- TASK DETAILS -
Copy the records below in full and leave every image out of the copy.

Document layout analysis data:
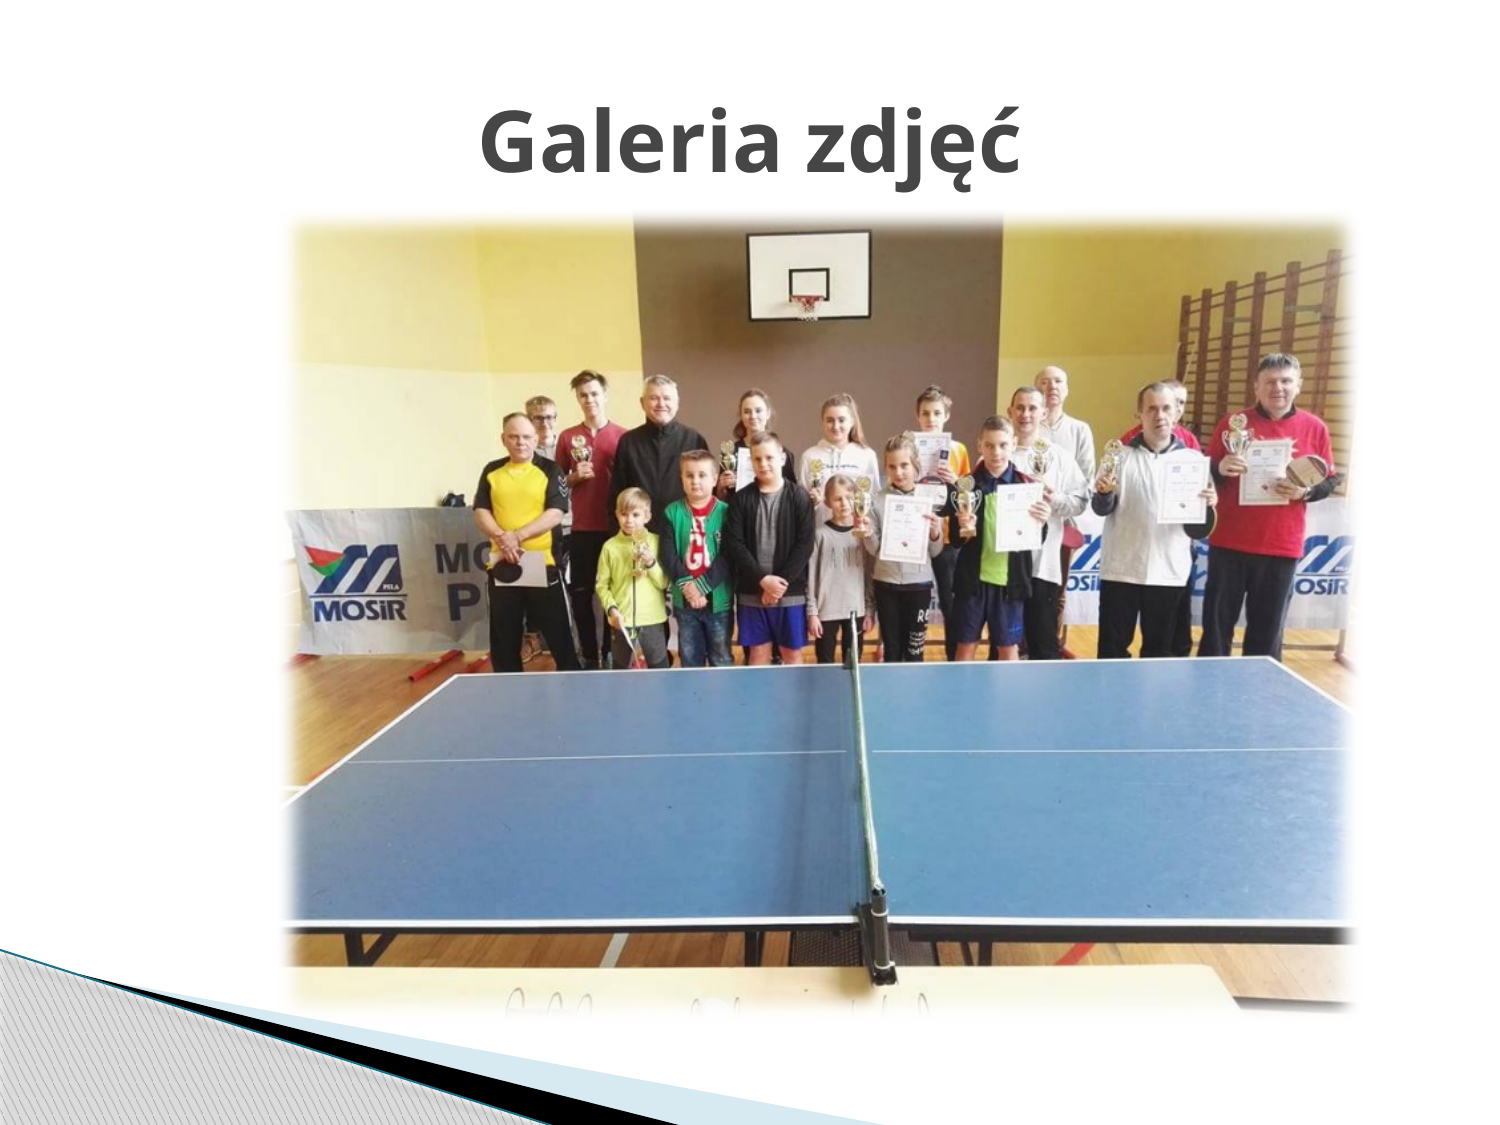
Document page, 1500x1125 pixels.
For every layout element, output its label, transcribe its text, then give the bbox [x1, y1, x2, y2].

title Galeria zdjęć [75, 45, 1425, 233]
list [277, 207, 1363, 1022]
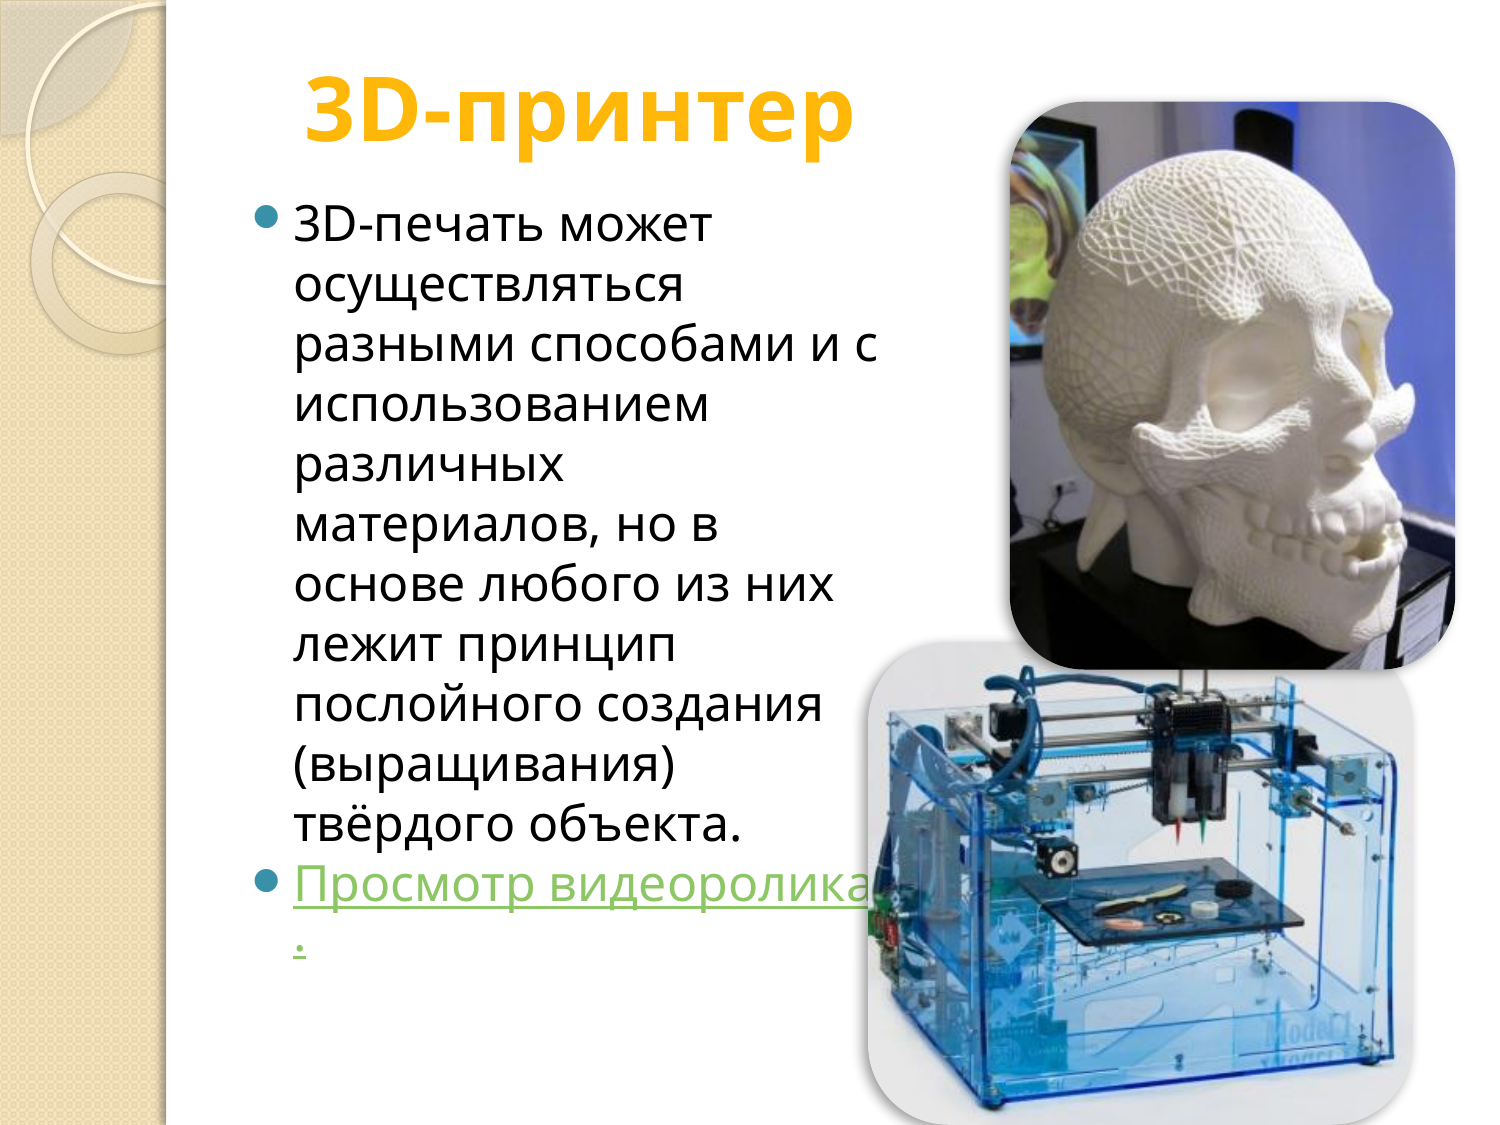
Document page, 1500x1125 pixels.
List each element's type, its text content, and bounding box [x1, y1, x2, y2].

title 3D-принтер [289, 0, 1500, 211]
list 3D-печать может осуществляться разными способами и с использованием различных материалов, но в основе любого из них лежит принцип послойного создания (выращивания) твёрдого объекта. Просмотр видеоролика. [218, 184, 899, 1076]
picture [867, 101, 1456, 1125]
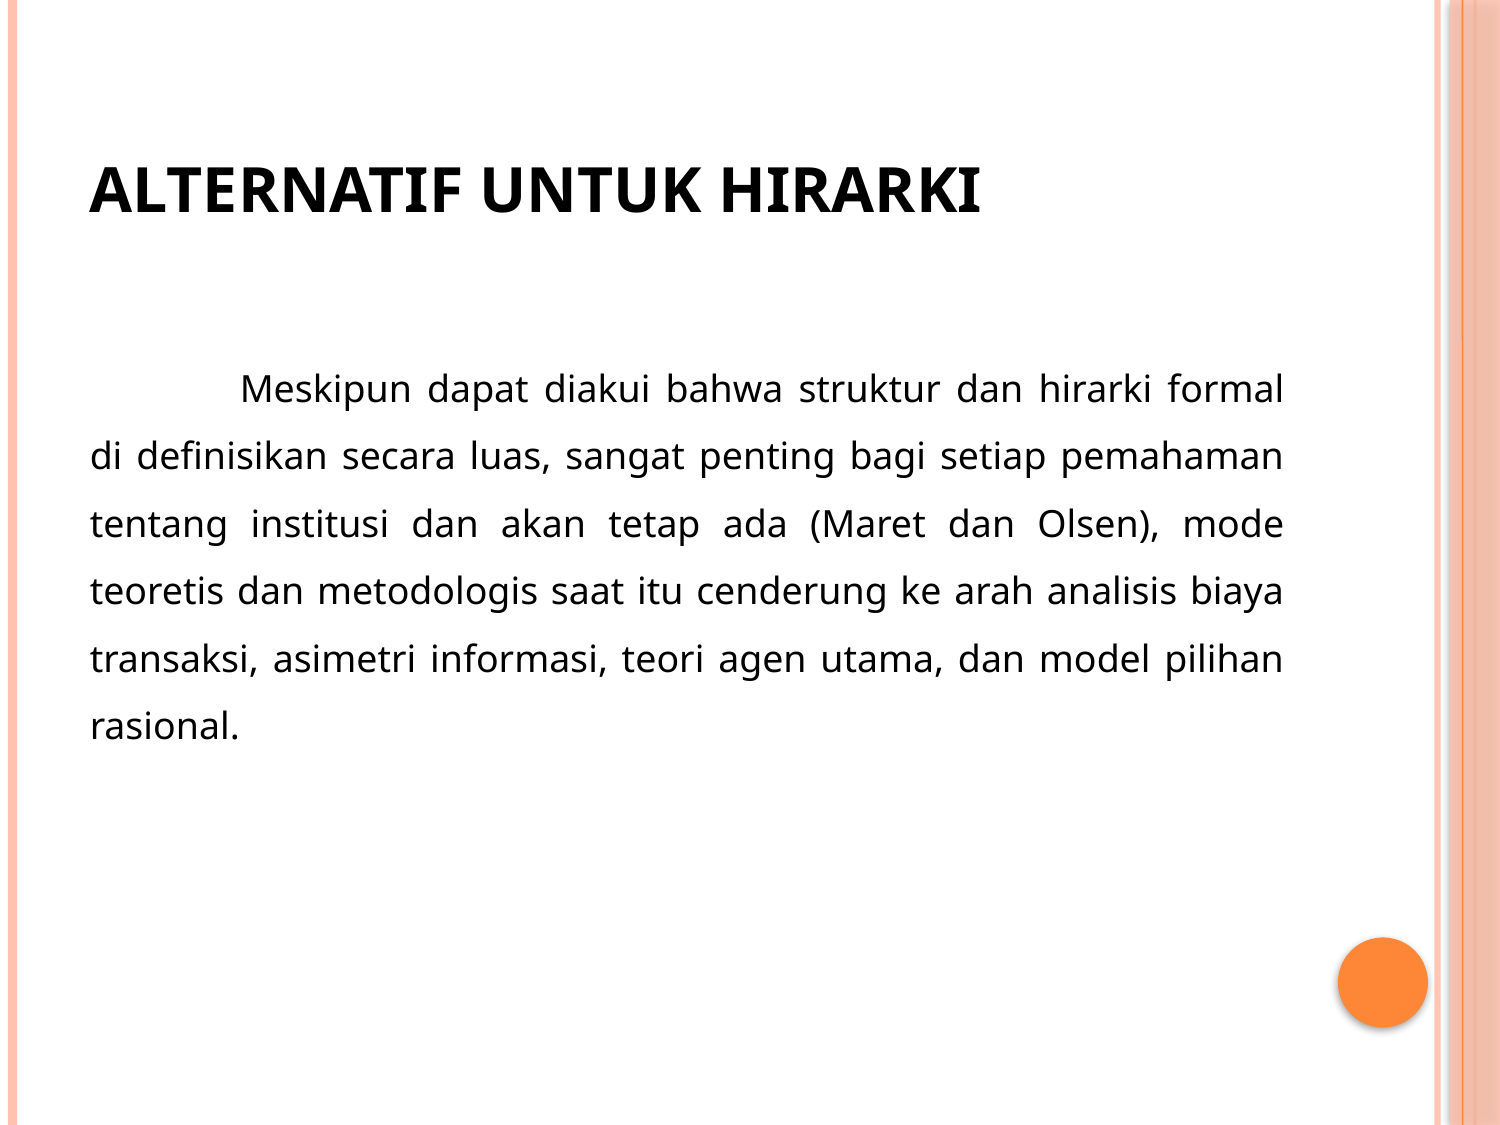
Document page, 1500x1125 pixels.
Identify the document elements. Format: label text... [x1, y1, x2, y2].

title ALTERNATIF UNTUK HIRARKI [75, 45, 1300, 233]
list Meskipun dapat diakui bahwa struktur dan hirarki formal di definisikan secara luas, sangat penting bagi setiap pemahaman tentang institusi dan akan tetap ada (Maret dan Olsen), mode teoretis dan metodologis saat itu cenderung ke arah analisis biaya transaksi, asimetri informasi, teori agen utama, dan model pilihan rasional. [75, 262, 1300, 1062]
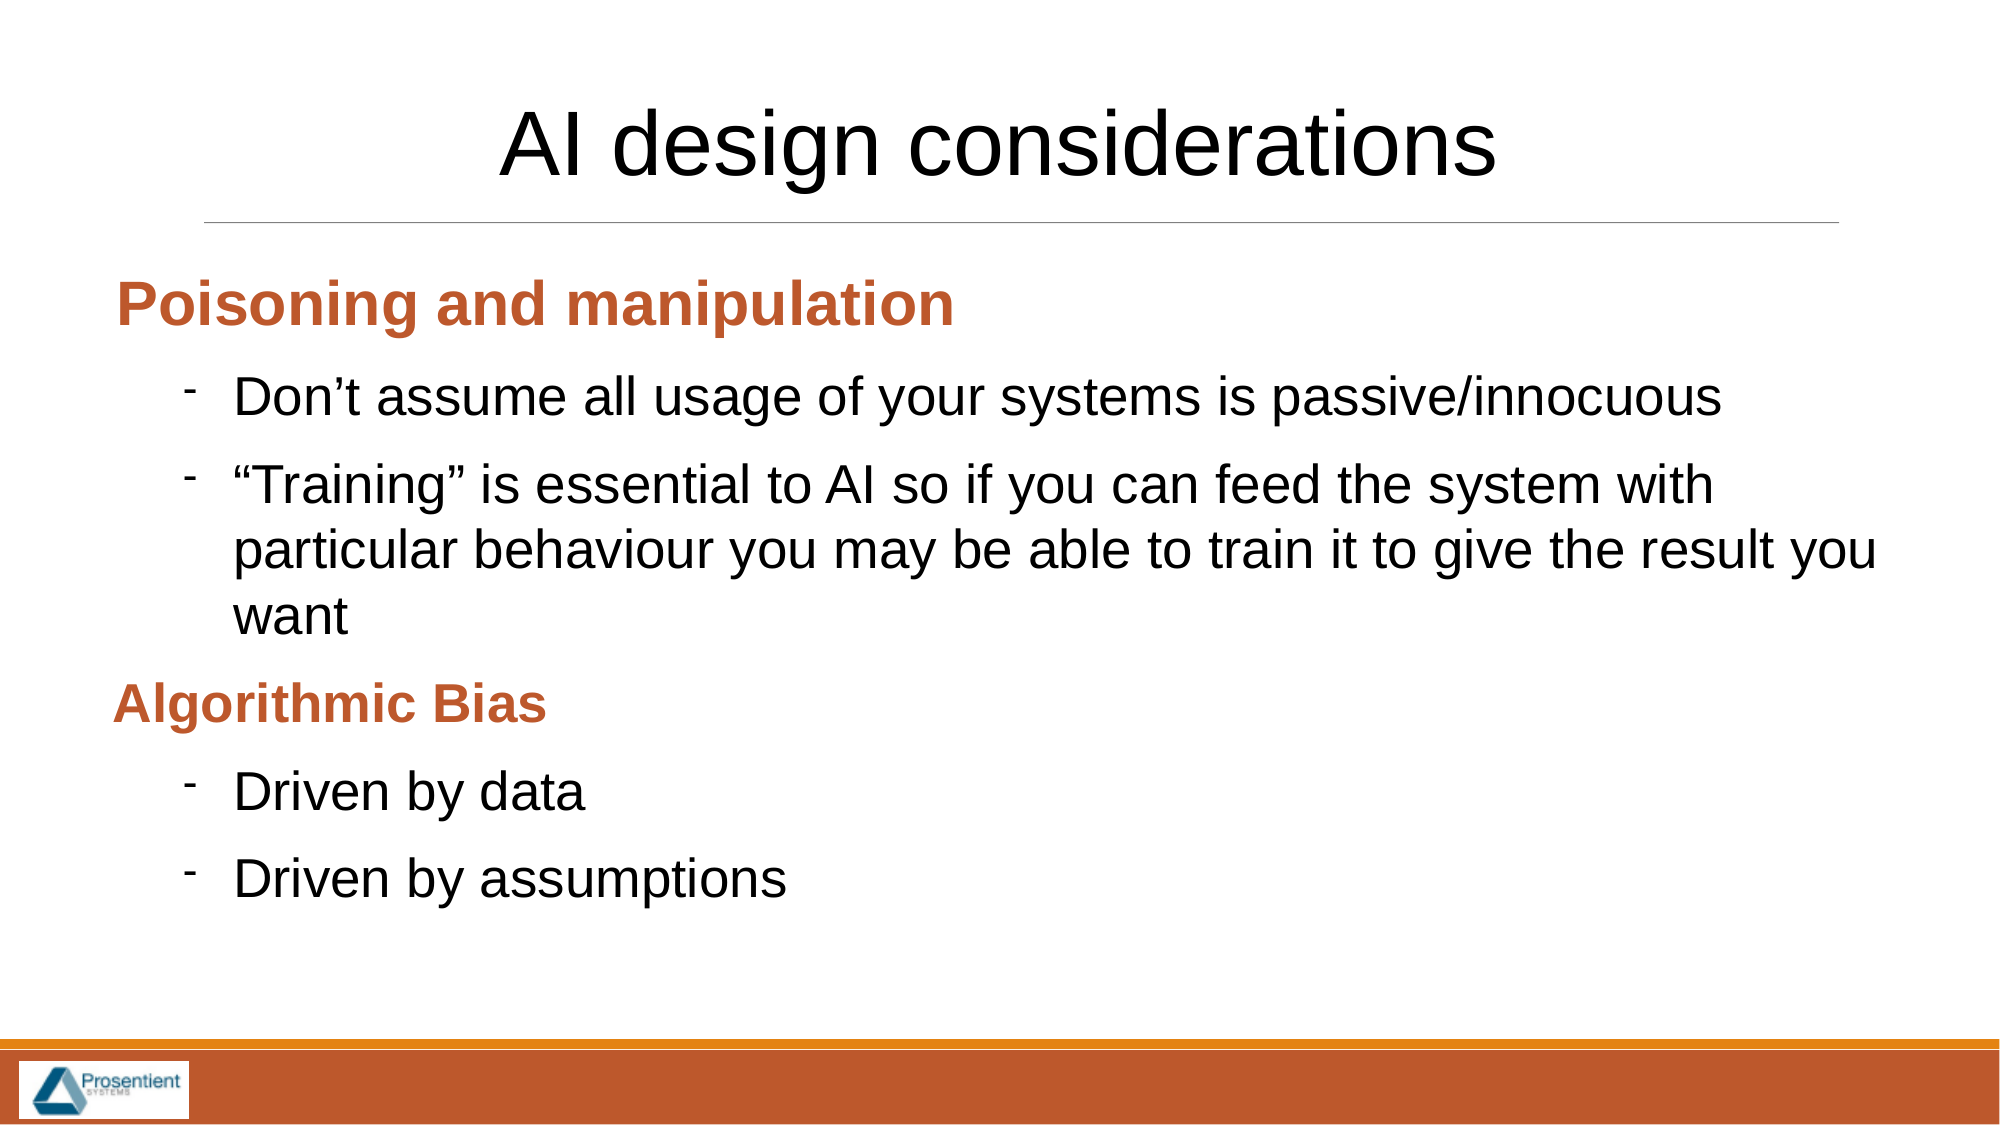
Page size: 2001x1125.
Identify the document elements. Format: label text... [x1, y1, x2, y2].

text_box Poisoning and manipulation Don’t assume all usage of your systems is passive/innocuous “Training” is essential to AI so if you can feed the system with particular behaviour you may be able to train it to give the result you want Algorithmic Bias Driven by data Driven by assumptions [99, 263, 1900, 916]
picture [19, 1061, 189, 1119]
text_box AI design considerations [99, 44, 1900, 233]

- RESULT FOR THIS TASK -
Document page, 1500x1125 pixels.
For every layout element, output its label, transcribe its text, then give the bbox [x1, y1, x2, y2].

title Galeria zdjęć [75, 45, 1425, 233]
list [277, 207, 1363, 1022]
Document page, 1500x1125 pixels.
List each element's type, its text content, and bounding box [x1, y1, x2, y2].

title 3D-принтер [289, 0, 1500, 211]
list 3D-печать может осуществляться разными способами и с использованием различных материалов, но в основе любого из них лежит принцип послойного создания (выращивания) твёрдого объекта. Просмотр видеоролика. [218, 184, 899, 1076]
picture [867, 101, 1456, 1125]
Document page, 1500x1125 pixels.
Identify the document elements. Format: label text... [x1, y1, x2, y2].

title ALTERNATIF UNTUK HIRARKI [75, 45, 1300, 233]
list Meskipun dapat diakui bahwa struktur dan hirarki formal di definisikan secara luas, sangat penting bagi setiap pemahaman tentang institusi dan akan tetap ada (Maret dan Olsen), mode teoretis dan metodologis saat itu cenderung ke arah analisis biaya transaksi, asimetri informasi, teori agen utama, dan model pilihan rasional. [75, 262, 1300, 1062]
Page size: 2001x1125.
Identify the document elements. Format: label text... [x1, y1, x2, y2].

text_box Poisoning and manipulation Don’t assume all usage of your systems is passive/innocuous “Training” is essential to AI so if you can feed the system with particular behaviour you may be able to train it to give the result you want Algorithmic Bias Driven by data Driven by assumptions [99, 263, 1900, 916]
picture [19, 1061, 189, 1119]
text_box AI design considerations [99, 44, 1900, 233]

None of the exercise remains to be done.